Revenons au cœur du problème : qu’enseigne-t-on exactement en 5e sur ces sujets ?
Le programme officiel d’histoire de 5e (BOEN 2018) demande d’aborder « les trois grands empires médiévaux » puis « chrétientés et islam (XIe-XIIIe siècles) : des relations conflictuelles ». Les croisades sont présentées comme des expéditions militaires organisées par la papauté pour reprendre Jérusalem, avec un double aspect : religieux (pèlerinage armé) et politique (conquête territoriale). Le djihad, quant à lui, est défini dans sa double dimension historique : effort spirituel personnel et, dans certains contextes, guerre défensive ou offensive au nom de la foi.
Ces notions sont complexes et sensibles. Beaucoup d’enseignants témoignent, sur les forums professionnels, de la difficulté à traiter ce chapitre sans déclencher de réactions passionnées, surtout dans des classes très diversifiées sur le plan culturel et religieux.
Débat récurrent
Depuis plusieurs années, des syndicats d’enseignants alertent sur la montée des contestations de cours, notamment sur l’histoire de l’islam, les caricatures, l’évolution, ou la Shoah.
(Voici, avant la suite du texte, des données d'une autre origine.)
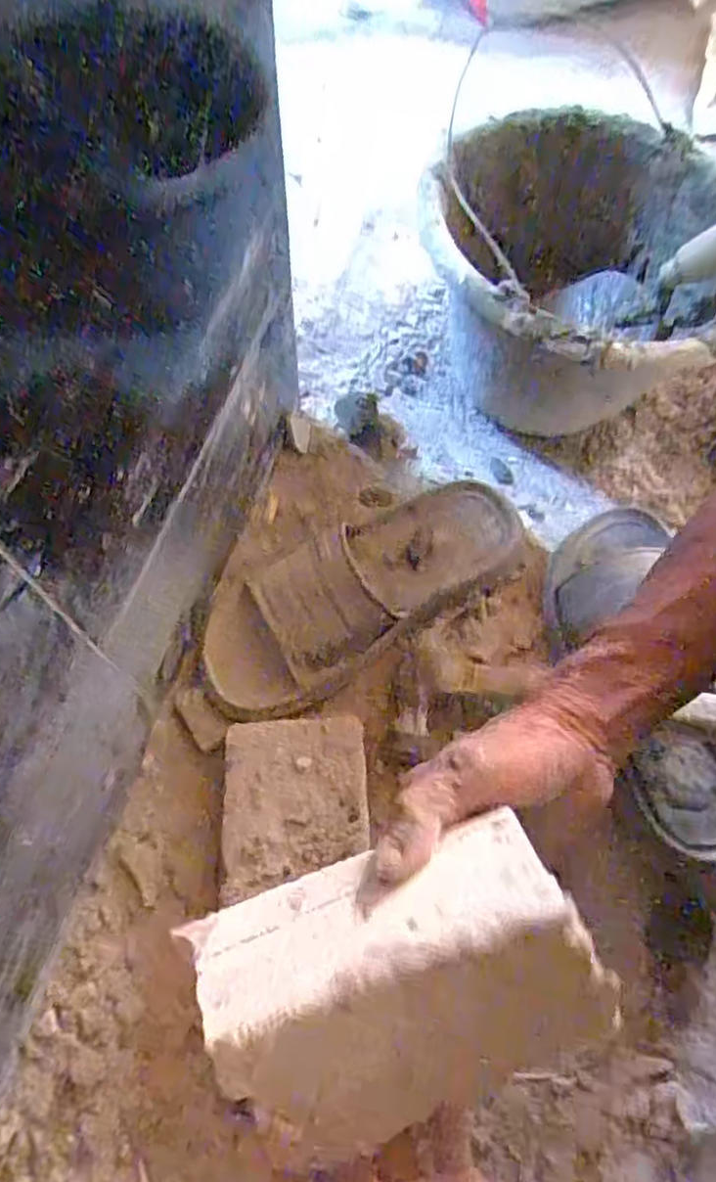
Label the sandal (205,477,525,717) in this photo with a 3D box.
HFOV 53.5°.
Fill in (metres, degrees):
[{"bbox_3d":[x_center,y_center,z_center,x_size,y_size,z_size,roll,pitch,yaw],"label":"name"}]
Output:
[{"bbox_3d":[0.009,-0.013,0.533,0.267,0.062,0.108,-32,69,-30],"label":"sandal"}]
Un rapport de 2021 du ministère recensait déjà plus de 900 incidents de ce type par an.
Entre liberté pédagogique et crainte d’accusation d’islamophobie
Le professeur de Villerupt s’est-il senti accusé d’islamophobie ? A-t-il surinterprété les questions de la mère ? Ou bien cette dernière a-t-elle franchi une ligne rouge en contestant ouvertement le contenu d’un cours validé par l’Éducation nationale ?
Les enseignants se retrouvent souvent dans une position intenable : d’un côté, ils doivent respecter la laïcité et transmettre un savoir scientifique ; de l’autre, ils craignent, à la moindre remarque, d’être taxés de racisme ou d’islamophobie. Cette peur conduit parfois à de l’autocensure, dénoncée par de nombreux historiens et syndicats.
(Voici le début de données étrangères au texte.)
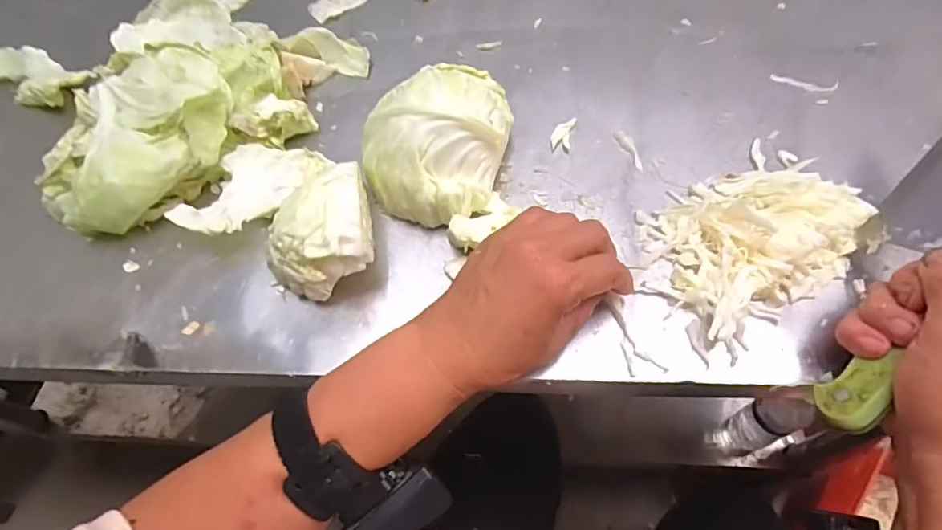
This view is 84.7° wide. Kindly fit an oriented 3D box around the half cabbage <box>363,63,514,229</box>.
[{"bbox_3d":[-0.024,-0.095,0.388,0.105,0.071,0.120,4,56,7],"label":"half cabbage"}]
« On nous demande d’enseigner l’histoire de façon objective, mais dès qu’on aborde l’islam médiéval ou les croisades, on risque la mise en cause personnelle. C’est devenu ingérable dans certaines classes. »
Un professeur d’histoire anonyme, forum Neoprofs, 2024
Un phénomène qui s’amplifie
L’affaire de Villerupt n’est malheureusement pas isolée. On se souvient du professeur de Conflans-Sainte-Honorine assassiné en 2020 après un cours sur la liberté d’expression. Plus récemment, à Arras en 2023, un autre enseignant a été poignardé en plein cours. Ces drames extrêmes ont laissé des traces.
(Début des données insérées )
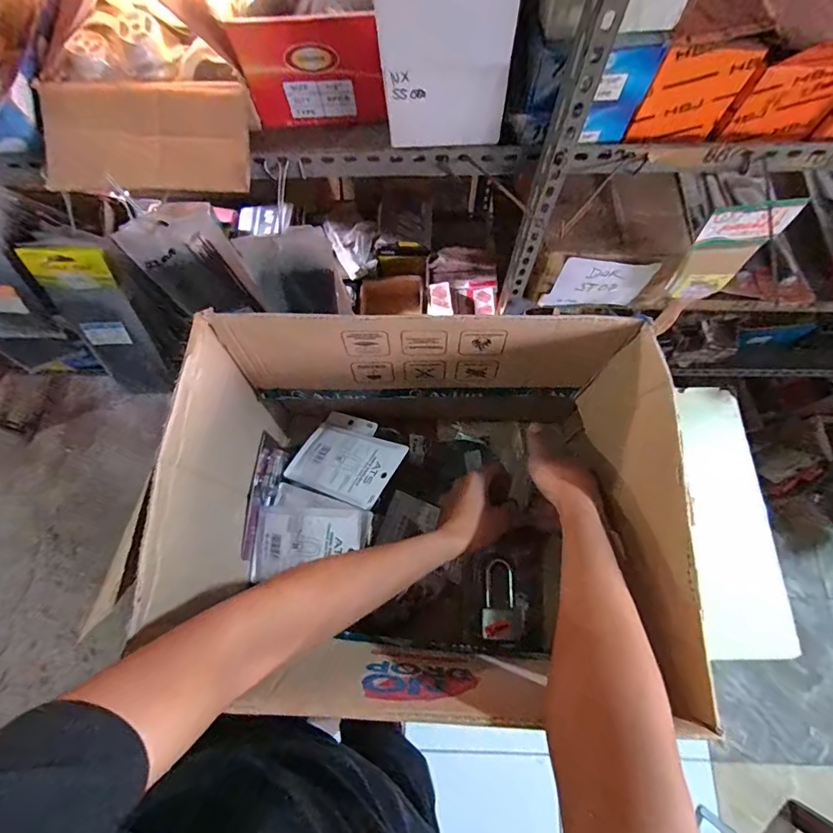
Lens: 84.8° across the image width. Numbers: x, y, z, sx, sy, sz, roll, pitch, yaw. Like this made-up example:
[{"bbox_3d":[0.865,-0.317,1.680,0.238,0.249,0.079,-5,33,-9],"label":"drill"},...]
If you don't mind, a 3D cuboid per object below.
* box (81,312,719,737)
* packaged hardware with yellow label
[{"bbox_3d":[-0.001,0.096,0.531,0.459,0.295,0.315,3,71,1],"label":"box"},{"bbox_3d":[-0.420,-0.117,0.622,0.105,0.244,0.020,1,51,1],"label":"packaged hardware with yellow label"}]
Mais même sans aller jusqu’au passage à l’acte, les incidents se multiplient : contestation de la théorie de l’évolution, refus de certaines parties du programme d’histoire, remise en cause de la Shoah, demande de dispense pour les cours de piscine ou de musique… Les signalements auprès des « équipes Valeurs de la République » ont explosé ces dernières années.
- 2018 : 935 signalements
- 2021 : + 47 %
- 2024 : plus de 2 200 incidents recensés (source interne Éducation nationale)
Que dit la loi ?
Le code de l’éducation est clair : les parents ont le droit de demander des explications sur l’enseignement dispensé, mais ils n’ont pas à imposer leur vision de l’histoire ni à contester le programme officiel. Toute menace ou violence envers un enseignant est passible de sanctions pénales.
La circulaire du 15 mars 2021 renforce même la protection des personnels en cas d’atteinte à la laïcité ou de contestation de cours.
Et maintenant ?
L’enquête de police suit son cours. La mère d’élève risque, si les faits de menace sont retenus, une peine pour menaces sur personne chargée d’une mission de service public. L’enseignant, lui, bénéficie déjà de la solidarité de nombreux collègues sur les réseaux.
Cette affaire illustre, une nouvelle fois, la tension extrême qui règne autour de l’enseignement de l’histoire religieuse et des relations entre christianisme et islam au Moyen Âge. Elle pose aussi la question de la limite entre droit de regard des parents et liberté pédagogique des enseignants.
Dans un pays où la la laïcité reste un pilier, ces polémiques récurrentes montrent que le chemin est encore long pour que l’école reste un espace de transmission sereine du savoir, à l’abri des passions communautaires.
Au-delà du cas particulier de Villerupt, c’est toute la question de la place de l’histoire critique et de la liberté d’enseignement qui est posée. Car si un professeur doit désormais craindre une plainte ou une menace à chaque fois qu’il aborde un sujet sensible, alors c’est l’école de la République tout entière qui vacille.